Reports from the World Economic Forum and the OECD are starting to reveal just how unconsciously ageist and unprepared the business world is for this ageing workforce. Recruiting, retaining and developing talent across Q2 and Q3 will not be the same game. Understanding and anticipating the differences will become key to talent management. Flexibility in career patterns and shapes are a key requirement. The old linear, upwardly angled career trajectory – and the systems that underpin it - will need redesigning.
The world is ageing and reshaping predictably – and shockingly. It’s not really new, but it’s becoming news. It’s been in the demographic data for years, now it’s climbing onto the headlines, and showing up in your own employee, and customer data – not to mention your pension liabilities. Like climate change, the reality of our demographic future is moving slowly but surely towards us.
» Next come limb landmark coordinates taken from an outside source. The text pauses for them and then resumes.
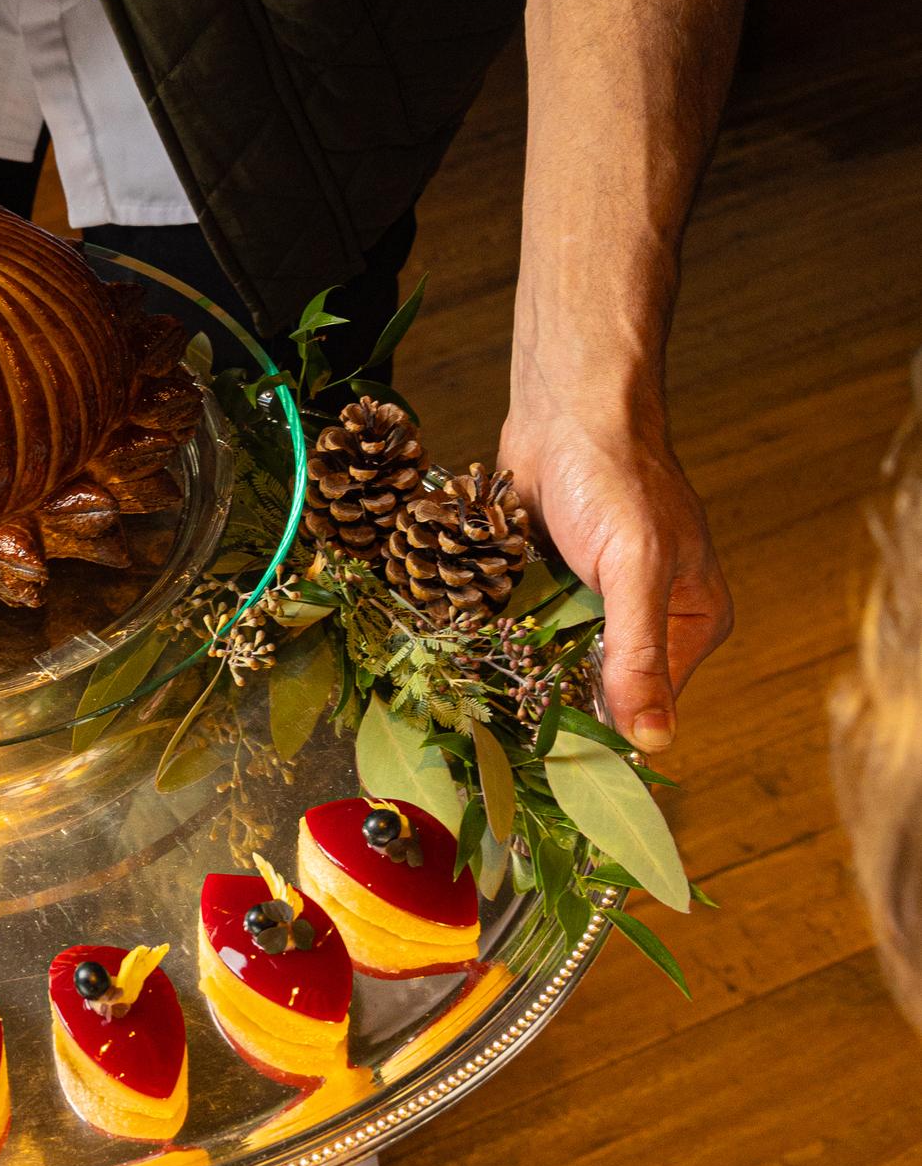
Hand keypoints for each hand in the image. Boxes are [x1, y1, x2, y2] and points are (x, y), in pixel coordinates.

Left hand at [499, 399, 730, 751]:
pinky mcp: (550, 580)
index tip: (553, 756)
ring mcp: (595, 599)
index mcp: (693, 622)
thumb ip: (641, 654)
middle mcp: (649, 616)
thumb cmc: (615, 478)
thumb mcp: (636, 570)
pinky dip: (503, 632)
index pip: (650, 703)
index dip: (605, 728)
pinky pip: (526, 625)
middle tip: (505, 716)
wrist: (564, 409)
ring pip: (556, 658)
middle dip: (556, 695)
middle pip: (600, 685)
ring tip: (481, 684)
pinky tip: (472, 646)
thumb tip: (655, 741)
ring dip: (522, 665)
What you do with that knowledge will be the key to your organisation’s future success. Seize it as one of the century’s most seismic shifts, and you will have the time and space to respond and delight customers and talent by anticipating their needs and preparing for their new, longer lives and careers.
The five simple steps described here will get the issue onto the agenda in a timely and strategic way. Start smart and avoid some of the predictable distractions and divisiveness that inter-generational conflict can inflame. Humans have been gifted an extra three decades of life expectancy. Leading companies will help us figure out how to get the best out of these bonus years. And their bottom lines will benefit.